The Kirin line does not require a clean room. All the sterilizing required is done inside a modest chamber, where filling and capping take place, as well.

Another ‘chamber’ approach

A similar no-clean-room approach was taken at Uni-President’s new aseptic PET line in Yang Mai, near Taipai, Taiwan. The Tetra Plast™ RFA-40 “small-chamber” aseptic line from Tetra Pak (Geneva, Switzerland) began filling high-acid beverages into PET bottles in July 1999. It was then modified to permit low-acid packaging, though little is known about what kinds of modifications had to be made. “We are in a leadership position in packaging low-acid products that require no clean room,” says Tetra Pak spokesperson Caroline Flechet. “It’s not in our interest to disclose those details.” Uni-President is the first to use the RFA-40 for low-acid products.

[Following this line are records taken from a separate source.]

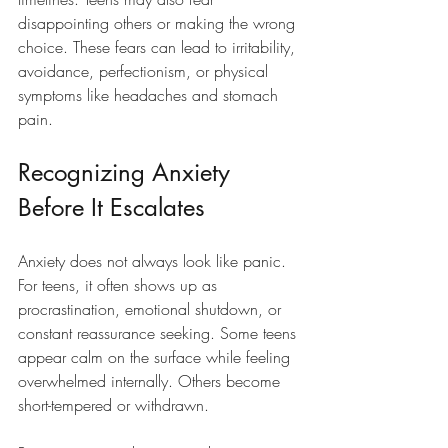
disappointing others or making the wrong 
choice. These fears can lead to irritability, 
avoidance, perfectionism, or physical 
symptoms like headaches and stomach 
pain.
Recognizing Anxiety 
Before It Escalates
Anxiety does not always look like panic. 
For teens, it often shows up as 
procrastination, emotional shutdown, or 
constant reassurance seeking. Some teens 
appear calm on the surface while feeling 
overwhelmed internally. Others become 
short-tempered or withdrawn.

“We looked at a lot of equipment around the world, all of which required a clean room,” says Tsai Kuei-Jung, assistant president of low-acid product strategy at Uni-President. “Tetra Pak was the only supplier that didn’t require one. Without a clean room, it’s easier to manage. Also, it comes with lower running costs.”

Dedicated to 600-mL (20.28-oz) PET bottles, the line runs at a speed of 200 bottles/min. The system consists of four enclosed chambers in which sterile air flows constantly from top to bottom to keep contamination out. In each of the first three chambers, a rotary carousel holds bottles by the neck rings. The bottles move through sterilization (in the first chamber), sterile rinse (in the second chamber) and filling (in the third chamber). A 12-head rotary capper in the fourth and final chamber completes primary packaging.

According to Tetra Pak, a “sterilising fog” of something called Divosan Active is used for bottle and closure sterilization. The same agent, in a liquid form, is used for machine sterilization.

Bacteria kill rate on the new line is “greater than log five reduction,” claims Tetra Pak. In other words, the sterilization procedure reduces the contamination level by 1ꯠꯠ times, or 105.

Some of the teas and tea/milk blends now aseptically packaged in PET are also available from Uni-President in the conventional aseptic brick-pack format. But completely new and only in PET is Liu Cha, a blend of oolong, green and black teas. Launched in Taiwan in May, the 600-mL beverage is promoted as an on-the-go refreshment for the 15- to 25-year-old crowd.